==== Excerpted passage ====

Michael is amazing. I think the race was more disappointing than boring. This period will come to an end eventually. The FIA needs to let it run it's course rather than trying to adjust the rules to make it more difficult for Ferrari and Michael. The opposition does change from race to race because everyone has new directions they are going in an attempt to chase Ferrari.


----------



## Jetfire (Jun 20, 2002)

I'm definitely against the introduction of spec parts to the series. Manufacturers use F1 as a showcase and testbed of their latest technology, and introducing spec parts will really disourage them from participating. OTOH, there is a valid complaint with respect to the costs involved. Ferrari are winning because of two things: MS and the $300M they pump into the program. I'm not sure what the solution is. I think that regulations regarding engine size, weight, etc. are all fine, but cost control through standardization is the wrong way to go.

==== Extracted material ====

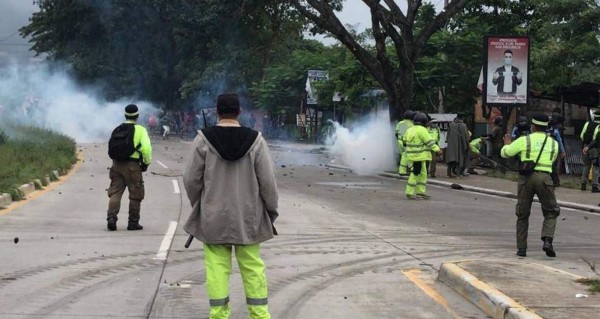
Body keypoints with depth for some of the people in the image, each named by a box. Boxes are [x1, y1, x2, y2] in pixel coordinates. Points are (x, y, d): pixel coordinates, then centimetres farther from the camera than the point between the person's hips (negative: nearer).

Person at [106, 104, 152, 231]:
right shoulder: (140, 130, -5)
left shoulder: (117, 129, 11)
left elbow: (111, 148, 10)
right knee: (135, 195, 7)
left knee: (115, 193, 6)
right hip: (132, 166, -4)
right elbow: (146, 148, -15)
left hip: (117, 164, 4)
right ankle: (133, 223, 10)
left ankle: (111, 218, -10)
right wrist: (146, 162, -1)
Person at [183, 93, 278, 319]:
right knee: (252, 266, 9)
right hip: (248, 216, 1)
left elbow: (191, 179, -3)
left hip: (213, 216, -1)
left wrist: (198, 205, 16)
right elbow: (267, 181, -5)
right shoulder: (255, 139, -7)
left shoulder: (204, 139, -8)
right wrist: (271, 211, 9)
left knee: (217, 267, 4)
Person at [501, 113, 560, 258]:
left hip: (526, 178, 0)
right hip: (544, 178, 0)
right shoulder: (553, 143, 11)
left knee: (522, 215, 12)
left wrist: (507, 144, 31)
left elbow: (505, 153, 9)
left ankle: (521, 248, 10)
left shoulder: (524, 140, 2)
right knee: (551, 212, 12)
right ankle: (547, 240, -12)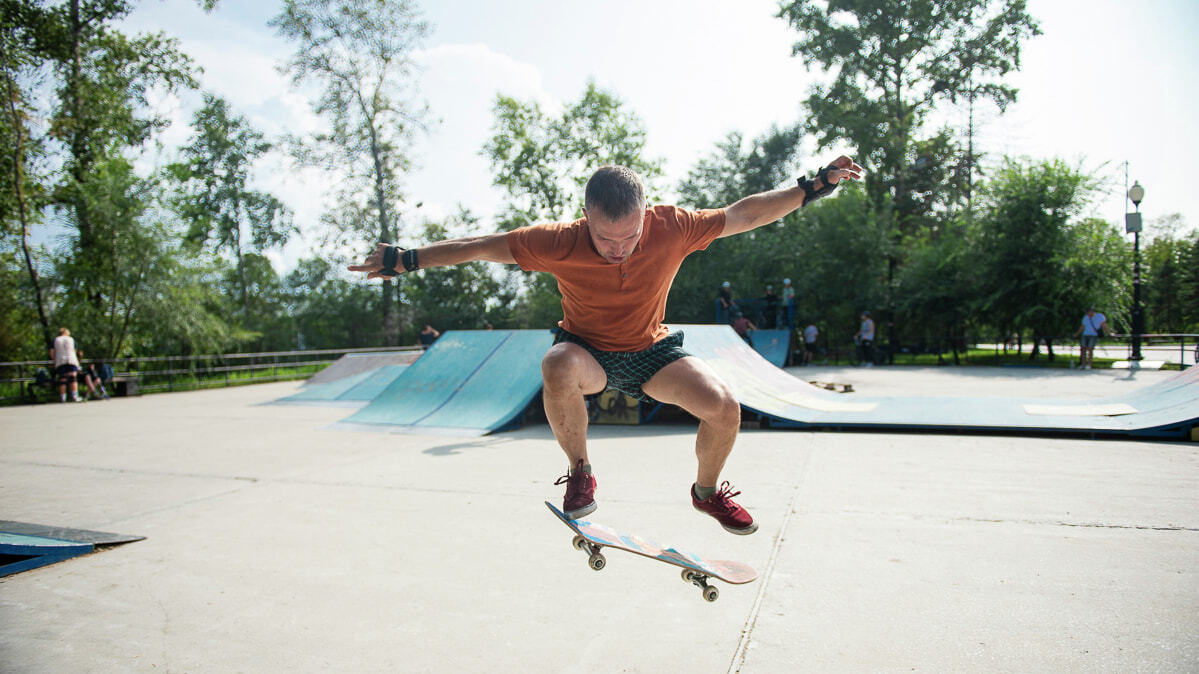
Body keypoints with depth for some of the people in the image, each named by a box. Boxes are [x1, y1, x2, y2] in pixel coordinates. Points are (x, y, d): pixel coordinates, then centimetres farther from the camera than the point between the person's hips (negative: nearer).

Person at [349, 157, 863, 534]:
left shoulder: (672, 228, -22)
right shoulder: (561, 242, -26)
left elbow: (742, 215, -10)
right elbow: (479, 247, -16)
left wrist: (815, 185, -10)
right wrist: (404, 260, -12)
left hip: (650, 352, 2)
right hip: (587, 349, -1)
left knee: (723, 408, -20)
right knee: (558, 369, -38)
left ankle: (707, 491, 13)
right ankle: (580, 474, -12)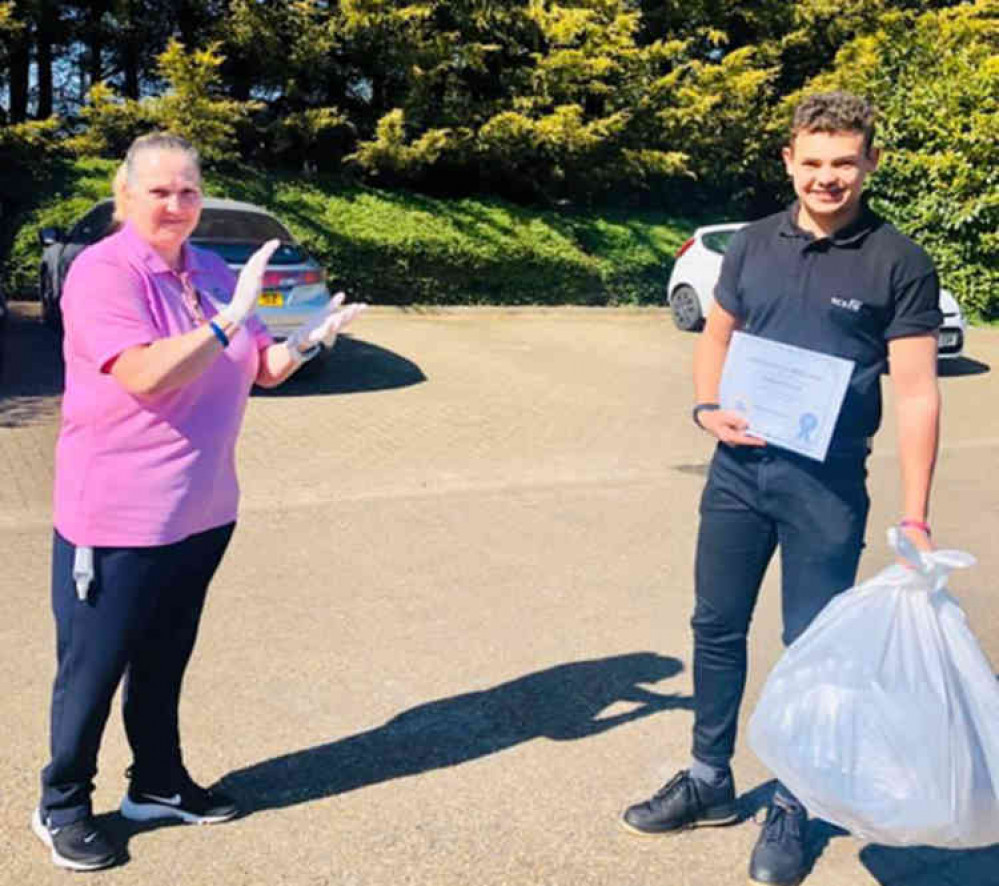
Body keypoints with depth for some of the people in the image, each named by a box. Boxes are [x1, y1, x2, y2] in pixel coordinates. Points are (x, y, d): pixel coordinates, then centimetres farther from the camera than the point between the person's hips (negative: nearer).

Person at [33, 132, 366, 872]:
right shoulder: (102, 271, -15)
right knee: (93, 669, 9)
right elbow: (146, 375, -28)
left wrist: (309, 340, -8)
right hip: (117, 517, -6)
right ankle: (62, 807, 27)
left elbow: (264, 369, 11)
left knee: (165, 659, 20)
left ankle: (159, 783, 37)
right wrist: (228, 319, -31)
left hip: (202, 511, 7)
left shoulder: (211, 271, 7)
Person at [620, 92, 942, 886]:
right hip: (739, 468, 4)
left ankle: (792, 811, 26)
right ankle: (709, 783, 32)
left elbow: (917, 393, -10)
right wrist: (707, 405, -5)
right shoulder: (755, 243, 4)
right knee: (717, 626, 13)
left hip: (827, 485, -4)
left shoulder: (898, 263, -8)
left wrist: (914, 516, -15)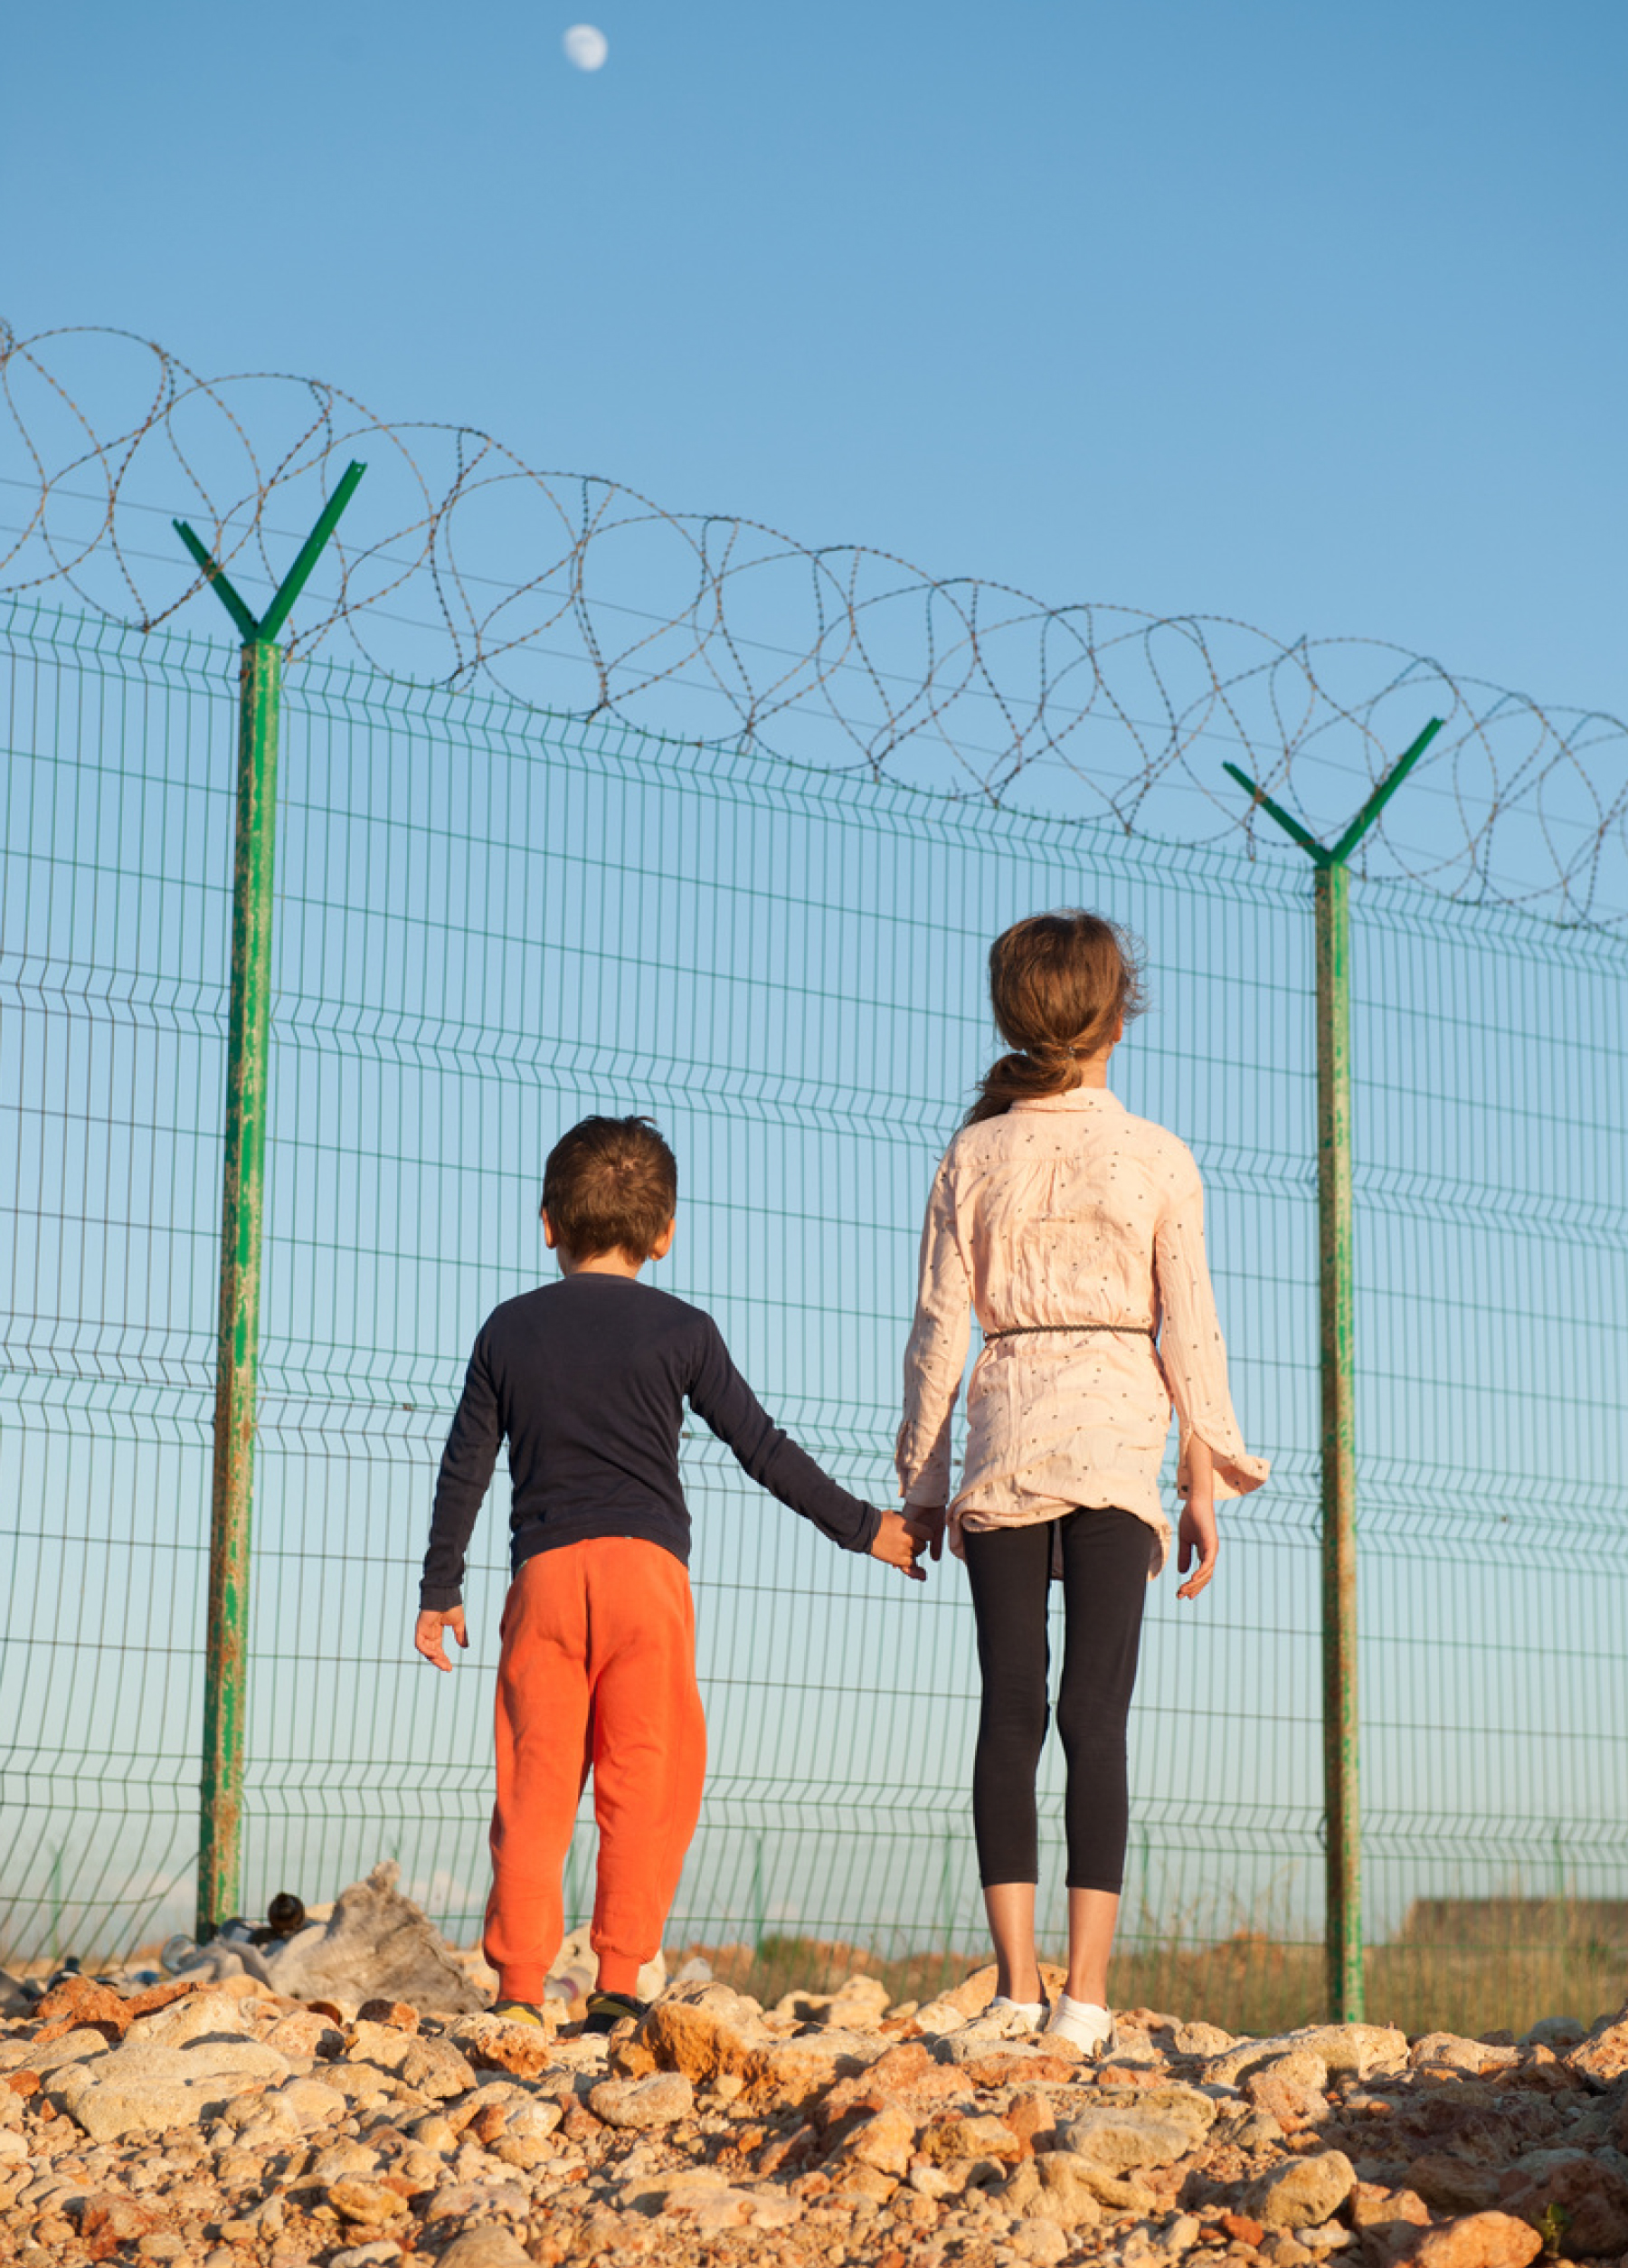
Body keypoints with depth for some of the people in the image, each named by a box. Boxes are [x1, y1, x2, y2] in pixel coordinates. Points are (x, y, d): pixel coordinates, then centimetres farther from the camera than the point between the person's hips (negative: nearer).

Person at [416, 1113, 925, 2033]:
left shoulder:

====

Apply what you read:
1) Quote every sentence in the Formula One forum discussion that contains the word "Ferrari".
2) Write the next part of the Formula One forum discussion, picking up after Jetfire's post.
The records play no part in what comes next.

Responses:
1)
- The FIA needs to let it run it's course rather than trying to adjust the rules to make it more difficult for Ferrari and Michael.
- The opposition does change from race to race because everyone has new directions they are going in an attempt to chase Ferrari.
- Ferrari are winning because of two things: MS and the $300M they pump into the program.

2)
----------



## Patrick (Dec 23, 2001)

Only 13 more races to go.

I wonder if this is even interesting to MSchumacher and Ferrari fans; I mean, what is the point anyway?

I hope that the FIA goons (Mosely) and the "Great Train Robber" (Bernie) don't mess with the rules to slow down the red cars. Hopefully, Spoonface goes on winning and that the whole procession implodes. Let that be his legacy!

Fomula One is a joke.

:thumbdwn: 


-


----------



## Patrick (Dec 23, 2001)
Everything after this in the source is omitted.